Today, the Gospel calls forth Christianity’s most significant deed: the death and resurrection of Jesus. Today, we also make the Good Thief's plea: “Jesus, remember me” (Lk 23:42). “At the Lord's Table we do not commemorate martyrs in the same way that we do others who rest in peace so as to pray for them, but rather that they may pray for us that we may follow in their footsteps” —St. Augustine said in one of his Sermons. At least once a year, we Christians wonder which is the sense of life and which is that of our death and resurrection. It is on All Souls' day, which St. Augustine has separated from All Saints' Day.
Mankind’s sufferings are the same as those of the Church and, without any doubt, they both believe that all human suffering means somehow the loss of life. This is why the loss of a dearest one provokes such an unbearable pain that not even faith may alleviate it. Thus, men have always desired to bestow honors on their departed ones. Memory is, in fact, one way to make present those who are no longer by our side, to perpetuate their life. But time makes our remembrances of their psychological and social mechanisms fade gradually. Yet, if from a strictly human point of view this can drive us to be anguished, as Christians, thanks to the resurrection, we may have peace. The advantage of our believing in the resurrection is that it allows us to trust that, despite our oblivion, we shall meet again in the other life.

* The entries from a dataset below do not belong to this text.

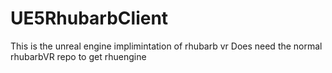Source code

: # UE5RhubarbClient
This is the unreal engine implimintation of rhubarb vr
Does need the normal rhubarbVR repo to get rhuengine
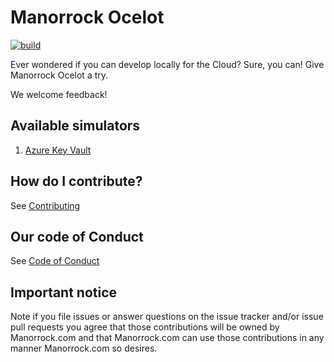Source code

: # Manorrock Ocelot

[![build](https://github.com/manorrock/ocelot/actions/workflows/build.yml/badge.svg)](https://github.com/manorrock/ocelot/actions/workflows/build.yml)

Ever wondered if you can develop locally for the Cloud? Sure, you can! Give 
Manorrock Ocelot a try.

We welcome feedback!

## Available simulators

1. [Azure Key Vault](azure-keyvault/README.md)

## How do I contribute?

See [Contributing](CONTRIBUTING.md)

## Our code of Conduct

See [Code of Conduct](CODE_OF_CONDUCT.md)

## Important notice

Note if you file issues or answer questions on the issue tracker and/or issue 
pull requests you agree that those contributions will be owned by Manorrock.com
and that Manorrock.com can use those contributions in any manner Manorrock.com
so desires.
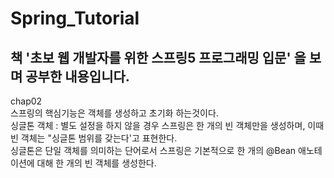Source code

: # Spring_Tutorial

책 '초보 웹 개발자를 위한 스프링5 프로그래밍 입문' 을 보며 공부한 내용입니다.
-----------------------------------------------------------------------------------
chap02  
스프링의 핵심기능은 객체를 생성하고 초기화 하는것이다.  
싱글톤 객체 : 별도 설정을 하지 않을 경우 스프링은 한 개의 빈 객체만을 생성하며, 이때 빈 객체는 "싱글톤 범위를 갖는다'고 표현한다.  
싱글톤은 단일 객체를 의미하는 단어로서 스프링은 기본적으로 한 개의 @Bean 애노테이션에 대해 한 개의 빈 객체를 생성한다.  
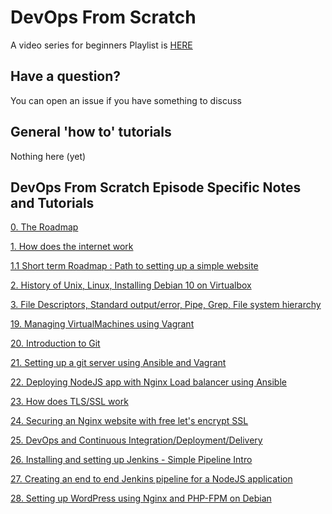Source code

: # DevOps From Scratch

A video series for beginners
Playlist is [HERE](https://www.youtube.com/playlist?list=PLxYCgfC5WpnsAg5LddfjlidAHJNqRUN14)


## Have a question?

You can open an issue if you have something to discuss

## General 'how to' tutorials

Nothing here (yet)


## DevOps From Scratch Episode Specific Notes and Tutorials

[0. The Roadmap](episodes/0-roadmap.md)

[1. How does the internet work](episodes/1-how-does-the-internet-work.md)

[1.1 Short term Roadmap : Path to setting up a simple website](episodes/1.1-short-term-roadmap.md)

[2. History of Unix, Linux, Installing Debian 10 on Virtualbox](episodes/2-unix-linux-installing-debian-10-on-virtualbox.md)

[3. File Descriptors, Standard output/error, Pipe, Grep, File system hierarchy](episodes/5-file-descriptors-standard-out-err-pipe-file-system.md)

[19. Managing VirtualMachines using Vagrant](episodes/19-vagrant-intro.md)

[20. Introduction to Git](episodes/20-Introduction-to-git.md)

[21. Setting up a git server using Ansible and Vagrant](episodes/21-setting-up-git-server-vagrant-ansible.md)

[22. Deploying NodeJS app with Nginx Load balancer using Ansible](episodes/22-nodejs-app-deployment-ansible.md)

[23. How does TLS/SSL work](episodes/23-how-does-ssl-work.md)

[24. Securing an Nginx website with free let's encrypt SSL](episodes/24-securing-nginx-free-ssl-letsencrypt.md)

[25. DevOps and Continuous Integration/Deployment/Delivery](episodes/25-devops-ci-cd.md)

[26. Installing and setting up Jenkins - Simple Pipeline Intro](episodes/26-jenkins-install-first-pipeline.md)

[27. Creating an end to end Jenkins pipeline for a NodeJS application](episodes/27-create-real-life-end-to-end-jenkins-pipeline.md)

[28. Setting up WordPress using Nginx and PHP-FPM on Debian](episodes/28-setting-up-wordpress-nginx-php-fpm.md)
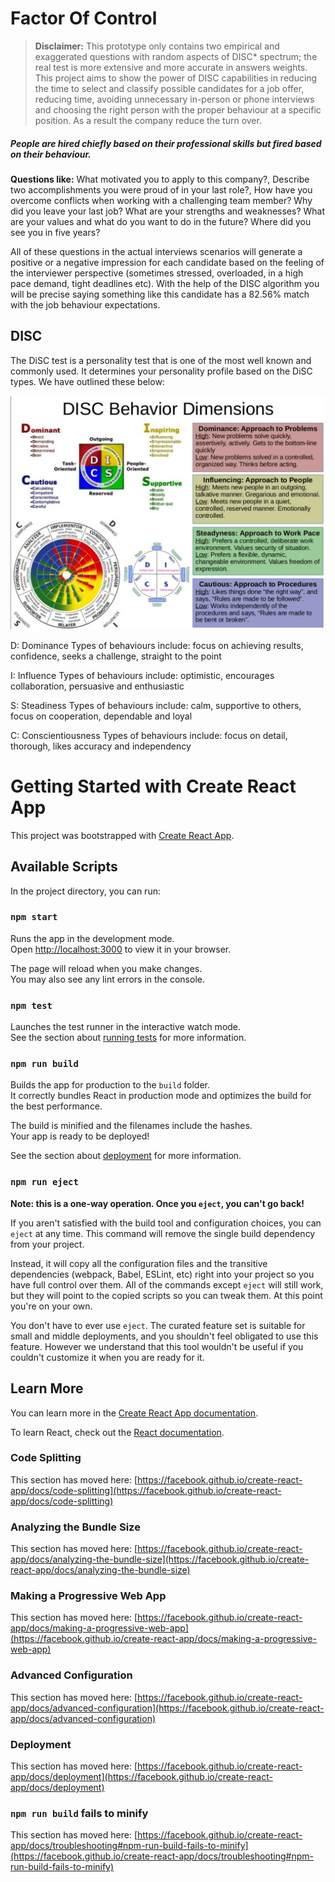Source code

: # Factor Of Control

> **Disclaimer:** This prototype only contains two empirical and exaggerated questions with random aspects of DISC* spectrum; the real test is more extensive and more accurate in answers weights. This project aims to show the power of DISC capabilities in reducing the time to select and classify possible candidates for a job offer, reducing time, avoiding unnecessary in-person or phone interviews and choosing the right person with the proper behaviour at a specific position. As a result the company reduce the turn over.

##### People are hired chiefly based on their professional skills but fired based on their behaviour.

**Questions like:** What motivated you to apply to this company?, Describe two accomplishments you were proud of in your last role?, How have you overcome conflicts when working with a challenging team member? Why did you leave your last job? What are your strengths and weaknesses? What are your values and what do you want to do in the future? Where did you see you in five years?

All of these questions in the actual interviews scenarios will generate a positive or a negative impression for each candidate based on the feeling of the interviewer perspective (sometimes stressed, overloaded, in a high pace demand, tight deadlines etc). With the help of the DISC algorithm you will be precise saying something like this candidate has a 82.56% match with the job behaviour expectations.


## DISC

The DiSC test is a personality test that is one of the most well known and commonly used. It determines your personality profile based on the DiSC types. We have outlined these below:

 ![DISC](docs/DISC.jpg)

D: Dominance
Types of behaviours include: focus on achieving results, confidence, seeks a challenge, straight to the point

I: Influence
Types of behaviours include: optimistic, encourages collaboration, persuasive and enthusiastic

S: Steadiness
Types of behaviours include: calm, supportive to others, focus on cooperation, dependable and loyal

C: Conscientiousness
Types of behaviours include: focus on detail, thorough, likes accuracy and independency


# Getting Started with Create React App

This project was bootstrapped with [Create React App](https://github.com/facebook/create-react-app).

## Available Scripts

In the project directory, you can run:

### `npm start`

Runs the app in the development mode.\
Open [http://localhost:3000](http://localhost:3000) to view it in your browser.

The page will reload when you make changes.\
You may also see any lint errors in the console.

### `npm test`

Launches the test runner in the interactive watch mode.\
See the section about [running tests](https://facebook.github.io/create-react-app/docs/running-tests) for more information.

### `npm run build`

Builds the app for production to the `build` folder.\
It correctly bundles React in production mode and optimizes the build for the best performance.

The build is minified and the filenames include the hashes.\
Your app is ready to be deployed!

See the section about [deployment](https://facebook.github.io/create-react-app/docs/deployment) for more information.

### `npm run eject`

**Note: this is a one-way operation. Once you `eject`, you can't go back!**

If you aren't satisfied with the build tool and configuration choices, you can `eject` at any time. This command will remove the single build dependency from your project.

Instead, it will copy all the configuration files and the transitive dependencies (webpack, Babel, ESLint, etc) right into your project so you have full control over them. All of the commands except `eject` will still work, but they will point to the copied scripts so you can tweak them. At this point you're on your own.

You don't have to ever use `eject`. The curated feature set is suitable for small and middle deployments, and you shouldn't feel obligated to use this feature. However we understand that this tool wouldn't be useful if you couldn't customize it when you are ready for it.

## Learn More

You can learn more in the [Create React App documentation](https://facebook.github.io/create-react-app/docs/getting-started).

To learn React, check out the [React documentation](https://reactjs.org/).

### Code Splitting

This section has moved here: [https://facebook.github.io/create-react-app/docs/code-splitting](https://facebook.github.io/create-react-app/docs/code-splitting)

### Analyzing the Bundle Size

This section has moved here: [https://facebook.github.io/create-react-app/docs/analyzing-the-bundle-size](https://facebook.github.io/create-react-app/docs/analyzing-the-bundle-size)

### Making a Progressive Web App

This section has moved here: [https://facebook.github.io/create-react-app/docs/making-a-progressive-web-app](https://facebook.github.io/create-react-app/docs/making-a-progressive-web-app)

### Advanced Configuration

This section has moved here: [https://facebook.github.io/create-react-app/docs/advanced-configuration](https://facebook.github.io/create-react-app/docs/advanced-configuration)

### Deployment

This section has moved here: [https://facebook.github.io/create-react-app/docs/deployment](https://facebook.github.io/create-react-app/docs/deployment)

### `npm run build` fails to minify

This section has moved here: [https://facebook.github.io/create-react-app/docs/troubleshooting#npm-run-build-fails-to-minify](https://facebook.github.io/create-react-app/docs/troubleshooting#npm-run-build-fails-to-minify)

A second advantage is that, by remembering the deceased, we also pray for them. We do it from the bottom of our heart, through our intimacy with God, and each time we pray together in the Eucharist: in front of the mystery of death and life, we are not alone but we share it as members of Christ's Body. Even more so: we see the Cross, suspended between Heaven and Earth, and we know that a communion between us and our departed loved ones has been established. Hence, as St. Francis gratefully proclaimed: “Praise to You, O Lord our God, for our Sister Death.”